As I say in my review, the S4 is a good example of what the generic modern luxury sedan is – safe and rounded off, like a politically correct public service announcement at the airport: blah, blah, blah, if you even notice. Take the badges off, and I’ll bet you US$100 you could not identify this as an Audi.
Audi is a great carmaker. I expect more from it than this. You should, too.
Aston Martin DB11 Volante
You are probably surprised to see a gorgeous convertible from such an esteemed brand on this list. But stick with me. Unlike the case of the Lexus LC 500 – opposite to it, really – I have no quibbles with how the DB11 Volante drives. Its V8 engine will hit 62 miles per hour in four seconds and has a top speed of 187mph. A cursory glance at one as it passes can send shivers of happiness down the spine. This car looks good in that sort of squint-your-eyes and don’t-look-too-close way.
But spend any amount of time with it, and – from the inside out – the design of the car is difficult to embrace. With the top up, the canvas cover looks stretched to threads over the infinitesimally small rear seats. Hung wide across the car’s low body, it compromises every otherwise beautiful body line the brand has worked so hard to develop and protect. It diminishes half the sight lines from behind the wheel and makes everything feel cramped and too busy inside. If I owned this car, I would never have the top up, for fear of ruining its otherwise-fine exterior body lines.
On the inside, too, you run into trouble. With the top up, the interior, which seemed relaxed when open to the breezy air, suddenly begins to feel stressful. This is because Aston Martin has rather oddly taken to spec-ing out its press cars: They’re garish and gaudy, with multiple leathers and woods and stitching colourations on the seats and doors and dash that all clash. From the (uncomfortably stiff and straight) front seats, it’s like sitting inside a cramped karaoke bar with no escape in sight. And I wouldn’t wish the back seat on anyone I cared about – even remotely.

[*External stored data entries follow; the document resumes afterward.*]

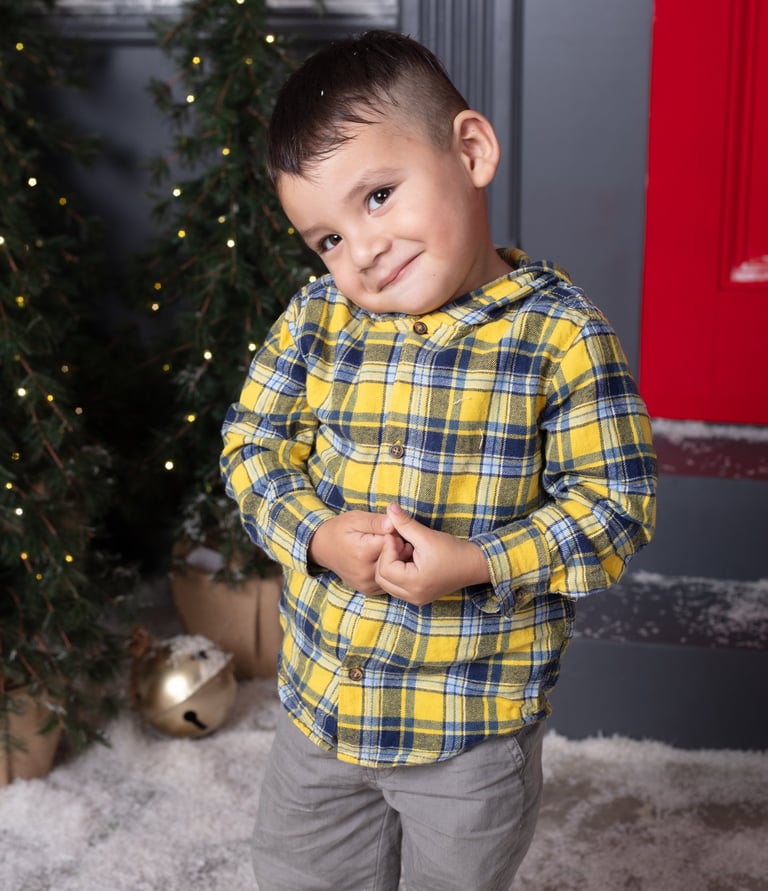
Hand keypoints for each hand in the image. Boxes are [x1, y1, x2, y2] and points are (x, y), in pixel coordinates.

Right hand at [308, 510, 395, 594]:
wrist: (322, 548)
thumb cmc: (340, 530)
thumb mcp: (355, 519)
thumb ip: (375, 521)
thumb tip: (392, 524)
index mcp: (363, 553)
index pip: (394, 542)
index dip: (394, 533)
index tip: (386, 529)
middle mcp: (366, 573)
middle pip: (396, 558)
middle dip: (395, 547)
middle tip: (385, 538)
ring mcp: (367, 584)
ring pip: (394, 570)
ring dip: (393, 559)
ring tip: (381, 549)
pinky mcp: (369, 591)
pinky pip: (388, 580)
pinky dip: (388, 570)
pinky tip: (380, 561)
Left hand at [375, 503, 490, 605]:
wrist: (474, 565)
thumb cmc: (453, 551)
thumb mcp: (427, 536)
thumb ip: (405, 523)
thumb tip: (389, 508)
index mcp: (415, 584)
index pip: (384, 568)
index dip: (387, 549)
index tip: (397, 537)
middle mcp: (413, 596)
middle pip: (381, 578)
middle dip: (386, 558)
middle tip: (400, 544)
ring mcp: (415, 599)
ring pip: (387, 583)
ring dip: (390, 565)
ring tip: (405, 552)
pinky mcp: (418, 596)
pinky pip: (396, 586)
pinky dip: (396, 572)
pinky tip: (409, 560)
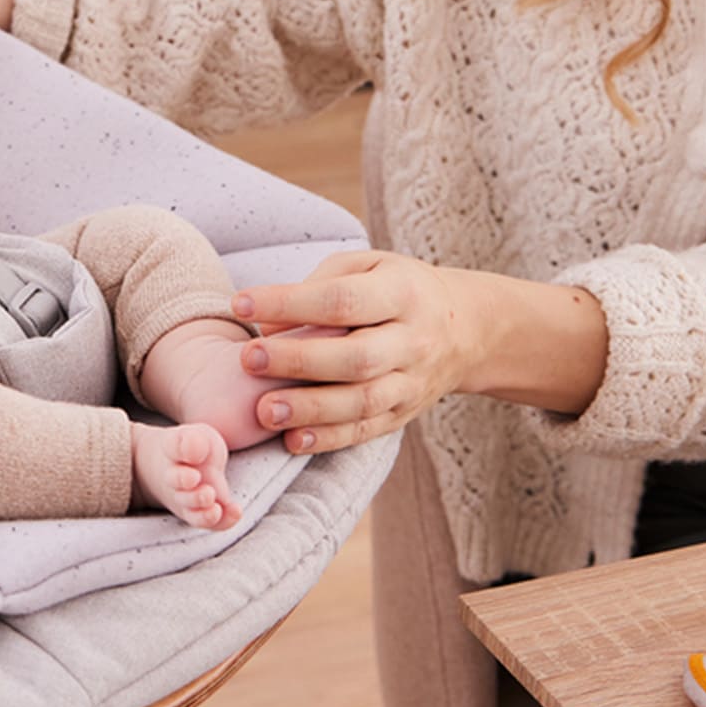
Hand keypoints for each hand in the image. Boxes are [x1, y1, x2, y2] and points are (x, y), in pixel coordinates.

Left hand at [230, 249, 482, 454]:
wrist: (465, 329)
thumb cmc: (395, 289)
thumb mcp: (366, 266)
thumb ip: (319, 285)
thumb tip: (269, 324)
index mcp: (402, 292)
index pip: (342, 299)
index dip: (290, 303)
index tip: (240, 303)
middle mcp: (413, 341)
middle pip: (355, 357)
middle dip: (298, 360)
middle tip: (247, 359)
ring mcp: (412, 383)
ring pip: (363, 402)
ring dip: (310, 409)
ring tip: (264, 411)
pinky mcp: (405, 415)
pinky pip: (367, 431)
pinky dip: (329, 439)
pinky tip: (292, 440)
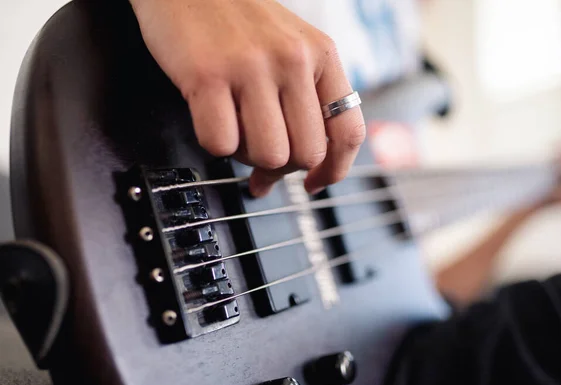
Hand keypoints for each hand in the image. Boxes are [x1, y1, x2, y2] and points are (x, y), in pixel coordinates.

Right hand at [129, 0, 365, 195]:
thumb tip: (296, 165)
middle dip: (281, 169)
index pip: (348, 131)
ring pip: (269, 155)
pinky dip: (215, 143)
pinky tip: (211, 120)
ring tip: (235, 133)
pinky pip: (221, 144)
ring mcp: (251, 67)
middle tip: (260, 162)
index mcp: (321, 55)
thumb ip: (303, 98)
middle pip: (307, 154)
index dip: (333, 170)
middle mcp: (293, 60)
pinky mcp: (208, 76)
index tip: (314, 184)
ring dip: (248, 158)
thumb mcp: (290, 47)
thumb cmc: (235, 20)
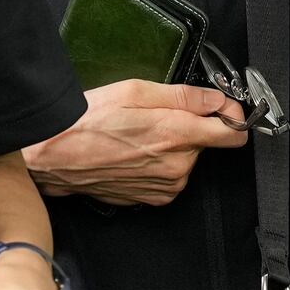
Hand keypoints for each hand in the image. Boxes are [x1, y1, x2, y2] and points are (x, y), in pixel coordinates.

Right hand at [22, 80, 247, 206]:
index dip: (231, 116)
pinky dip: (158, 165)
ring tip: (137, 135)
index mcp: (177, 136)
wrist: (55, 155)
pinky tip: (132, 152)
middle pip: (205, 143)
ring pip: (185, 160)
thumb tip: (217, 100)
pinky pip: (169, 177)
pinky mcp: (153, 198)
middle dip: (188, 128)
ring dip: (172, 147)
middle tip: (156, 116)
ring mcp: (166, 186)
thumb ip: (183, 96)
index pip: (234, 134)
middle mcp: (177, 167)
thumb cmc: (88, 120)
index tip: (220, 108)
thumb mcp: (135, 91)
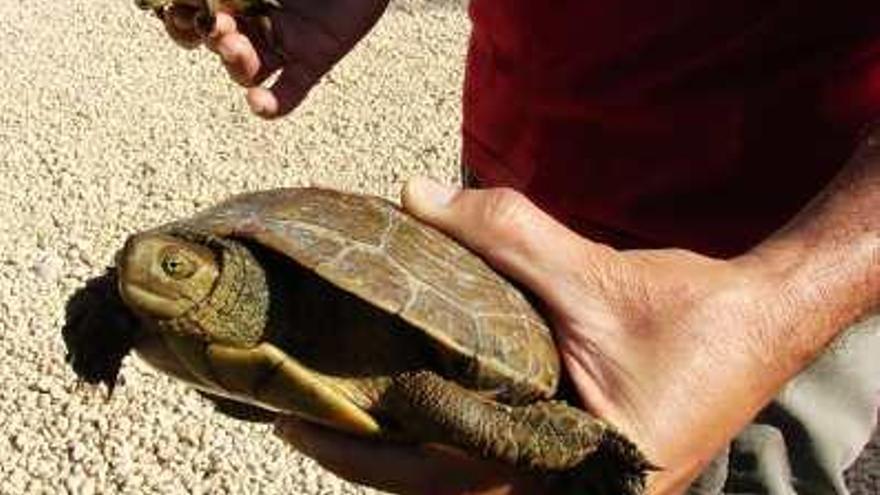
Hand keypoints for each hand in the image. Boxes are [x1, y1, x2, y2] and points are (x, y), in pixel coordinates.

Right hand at [161, 0, 388, 117]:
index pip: (193, 14)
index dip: (179, 20)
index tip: (176, 10)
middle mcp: (256, 17)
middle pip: (216, 43)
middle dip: (207, 36)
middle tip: (213, 24)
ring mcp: (285, 41)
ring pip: (246, 71)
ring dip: (233, 63)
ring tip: (234, 44)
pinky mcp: (316, 58)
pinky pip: (289, 93)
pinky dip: (271, 104)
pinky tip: (257, 103)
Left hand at [275, 177, 811, 493]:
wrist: (766, 323)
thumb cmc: (694, 317)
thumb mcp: (590, 274)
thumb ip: (503, 232)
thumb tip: (412, 195)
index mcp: (568, 474)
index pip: (435, 478)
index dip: (358, 454)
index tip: (295, 424)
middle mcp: (568, 491)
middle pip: (442, 487)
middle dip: (372, 455)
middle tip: (305, 411)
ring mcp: (578, 484)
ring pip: (469, 478)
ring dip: (412, 446)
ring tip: (350, 404)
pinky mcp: (586, 463)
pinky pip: (502, 457)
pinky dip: (457, 430)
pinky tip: (425, 396)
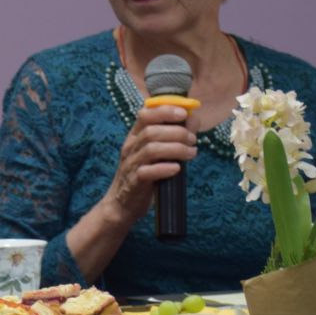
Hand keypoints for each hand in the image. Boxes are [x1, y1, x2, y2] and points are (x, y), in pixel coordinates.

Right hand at [104, 103, 196, 222]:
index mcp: (134, 136)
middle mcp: (131, 148)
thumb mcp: (156, 152)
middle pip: (151, 132)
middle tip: (193, 139)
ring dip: (176, 149)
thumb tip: (192, 119)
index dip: (164, 110)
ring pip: (151, 150)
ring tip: (191, 153)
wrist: (123, 203)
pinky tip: (177, 169)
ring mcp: (131, 165)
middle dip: (177, 132)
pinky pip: (147, 172)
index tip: (183, 113)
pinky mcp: (134, 182)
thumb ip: (172, 135)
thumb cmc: (144, 174)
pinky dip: (164, 169)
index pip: (145, 115)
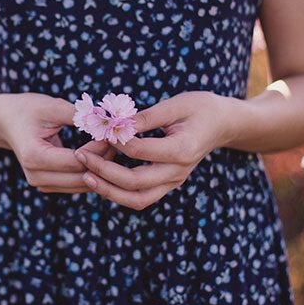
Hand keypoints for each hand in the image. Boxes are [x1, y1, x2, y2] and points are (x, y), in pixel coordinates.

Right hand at [0, 93, 115, 192]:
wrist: (5, 122)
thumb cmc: (27, 110)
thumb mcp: (51, 106)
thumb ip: (79, 115)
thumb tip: (107, 120)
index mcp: (35, 157)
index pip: (78, 161)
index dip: (100, 148)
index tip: (113, 132)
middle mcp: (36, 176)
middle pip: (83, 177)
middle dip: (104, 159)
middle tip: (117, 140)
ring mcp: (42, 185)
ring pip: (83, 185)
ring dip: (101, 168)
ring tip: (111, 145)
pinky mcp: (48, 186)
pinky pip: (78, 185)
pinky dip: (92, 172)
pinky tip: (101, 154)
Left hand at [73, 91, 234, 208]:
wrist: (223, 124)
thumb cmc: (200, 108)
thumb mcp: (176, 104)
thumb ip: (146, 117)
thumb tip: (116, 123)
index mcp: (181, 150)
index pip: (139, 151)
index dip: (114, 141)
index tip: (98, 129)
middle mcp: (177, 172)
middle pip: (135, 183)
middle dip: (103, 171)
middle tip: (80, 155)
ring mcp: (173, 182)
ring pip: (137, 199)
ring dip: (108, 190)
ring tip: (85, 176)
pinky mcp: (168, 185)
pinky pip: (141, 198)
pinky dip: (119, 193)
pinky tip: (101, 179)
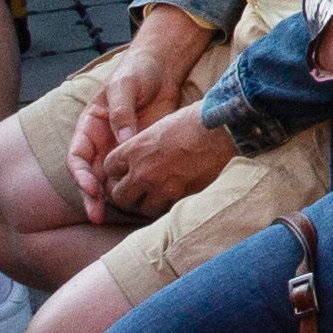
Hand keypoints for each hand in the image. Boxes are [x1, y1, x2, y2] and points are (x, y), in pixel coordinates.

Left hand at [92, 101, 233, 215]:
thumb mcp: (161, 126)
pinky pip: (165, 211)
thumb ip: (144, 144)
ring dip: (148, 204)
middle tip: (138, 191)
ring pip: (142, 208)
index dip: (116, 172)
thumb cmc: (195, 120)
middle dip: (127, 194)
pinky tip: (175, 198)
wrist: (223, 129)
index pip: (109, 169)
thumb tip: (141, 155)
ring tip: (158, 196)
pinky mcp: (181, 198)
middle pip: (119, 196)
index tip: (126, 172)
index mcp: (135, 149)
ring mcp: (161, 187)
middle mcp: (143, 171)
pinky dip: (168, 207)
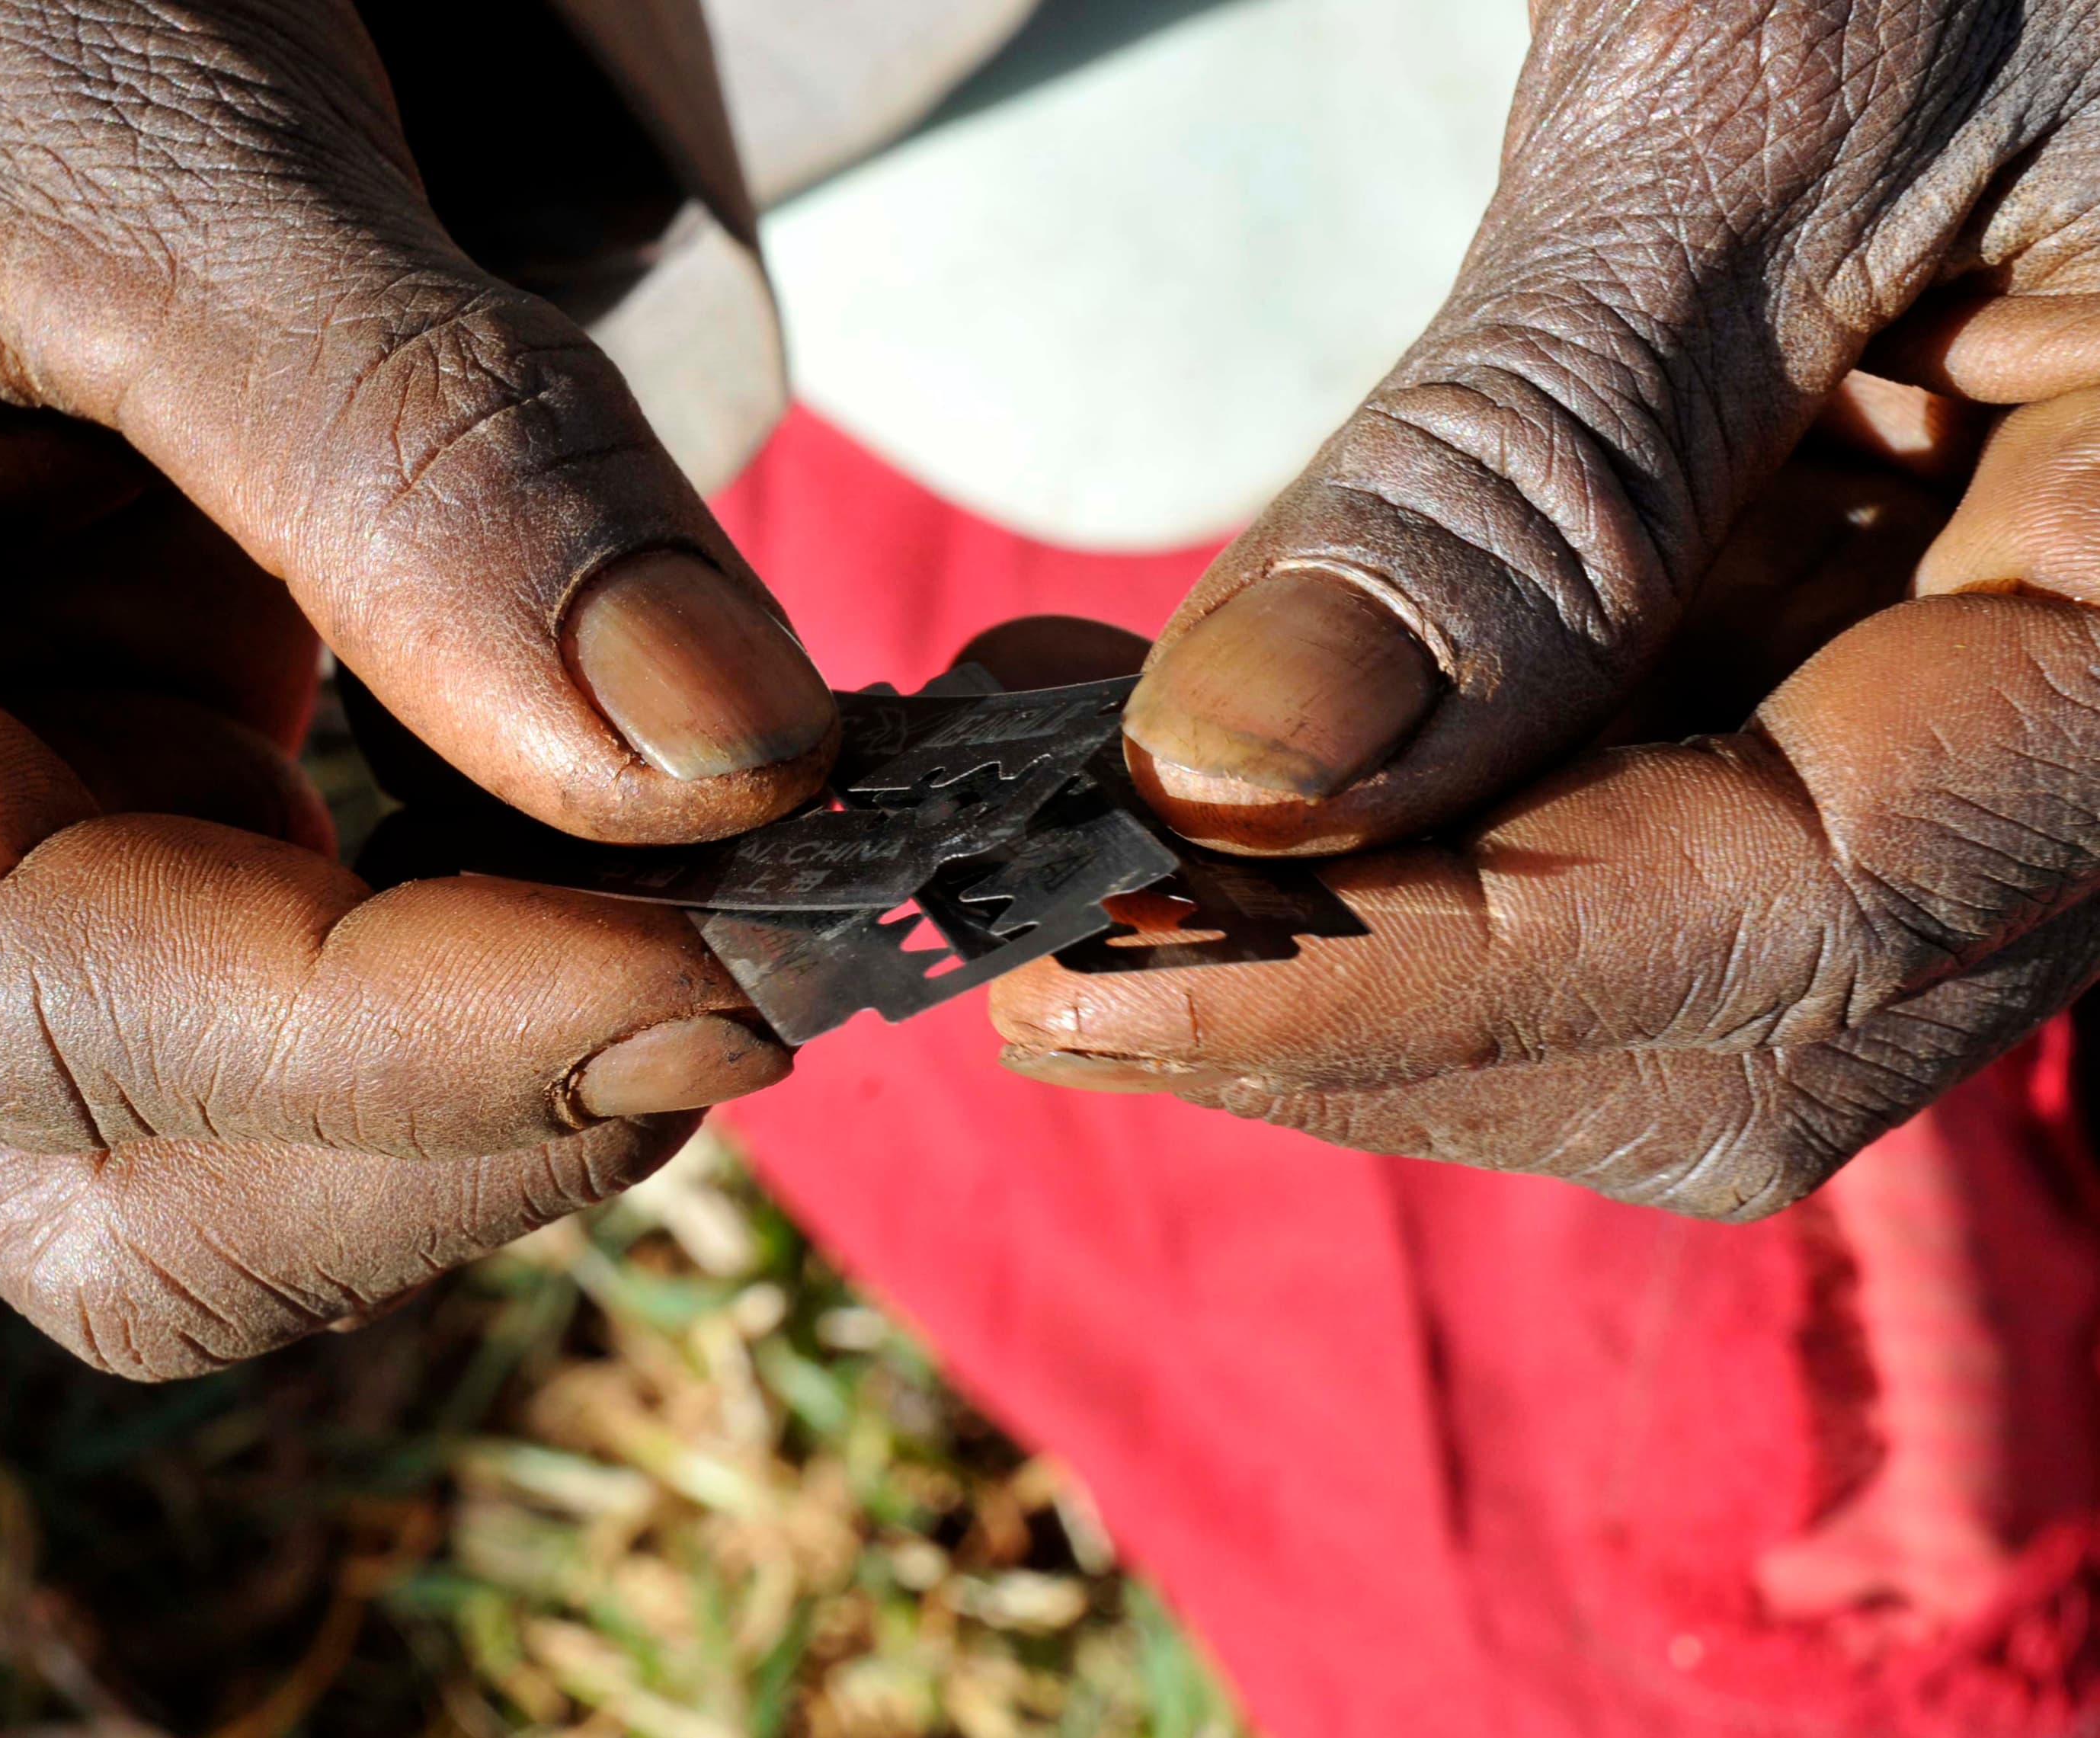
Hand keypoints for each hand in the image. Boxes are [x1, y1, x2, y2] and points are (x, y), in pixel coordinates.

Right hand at [0, 0, 835, 1373]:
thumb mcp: (178, 149)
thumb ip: (438, 467)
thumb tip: (722, 762)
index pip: (38, 1005)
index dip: (418, 1046)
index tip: (729, 976)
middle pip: (118, 1200)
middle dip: (466, 1127)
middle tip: (764, 959)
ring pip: (206, 1193)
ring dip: (489, 1108)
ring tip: (714, 913)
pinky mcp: (12, 889)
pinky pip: (258, 1072)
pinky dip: (463, 1028)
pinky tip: (611, 890)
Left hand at [993, 0, 2099, 1219]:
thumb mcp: (1750, 104)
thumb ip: (1528, 470)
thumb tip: (1243, 777)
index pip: (1829, 903)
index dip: (1435, 978)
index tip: (1085, 980)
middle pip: (1737, 1006)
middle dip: (1357, 1006)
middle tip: (1022, 941)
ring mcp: (1977, 677)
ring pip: (1653, 961)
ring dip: (1327, 932)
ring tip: (1040, 828)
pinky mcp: (1838, 633)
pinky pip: (1616, 811)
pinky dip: (1376, 816)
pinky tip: (1161, 745)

If you want an Aston Martin convertible, steer yourself toward the Vanquish S Volante. It offers more space and sight. If you go for the Volante, keep the top down and forget about driving in the rain.
Infiniti recently debuted a special “Project Black” hybrid sports car inspired by Formula 1. It has 563 horsepower and a hybrid-electric power train developed by Renault. That is the best car Infiniti makes – and it’s not even available for normal consumers. On the other side of the family table, so to speak, is the QX50 SUV.
This SUV looks large but comes with only four cylinders and 268 horsepower. (Step on the gas and you’ll feel the anaemic response.) It rolls and lumbers around corners. The interior cabin displays look as if they came directly from 2008: as dull as the exterior body, except for the multiple, differing fonts used in graphics displays, which are disconcerting.
The QX50 has room enough inside its cabin, as well as adequate storage space. And it does drive. I guess that is something.
I cannot imagine one solitary reason to buy the Acura RDX.
The RDX has a few more horsepower and torque than the entry variants of the Porsche Macan and BMW X3. But the fit and finish inside, the robotic exterior appearance with awkward front grille, the lacklustre handling, and the quirky design of the technology altogether sap the car’s overall appeal sufficiently to make it an afterthought for those looking to buy a crossover like this one.
Inside, the interior materials feel cheap, like plastic, and the entertainment and climate apparatus with touchpad and centre control knob (the “Acura True Touchpad Interface”) is beaten only by Lexus for weirdness of design. (Exhibit A and B: touchpad controls, vertical alignment in the centre of the console.) Outside, the lacklustre handling and dearth of any discernible personality or driving character – a throaty engine note or meaner torque would be nice – earn it side-note status at best, compared to its competitors.
For the discerning buyer, the small Porsche or BMW SUVs would be worth considering. Or better yet, if you want to save money, buy the exceptional Volvo XC60. For now, skip the RDX.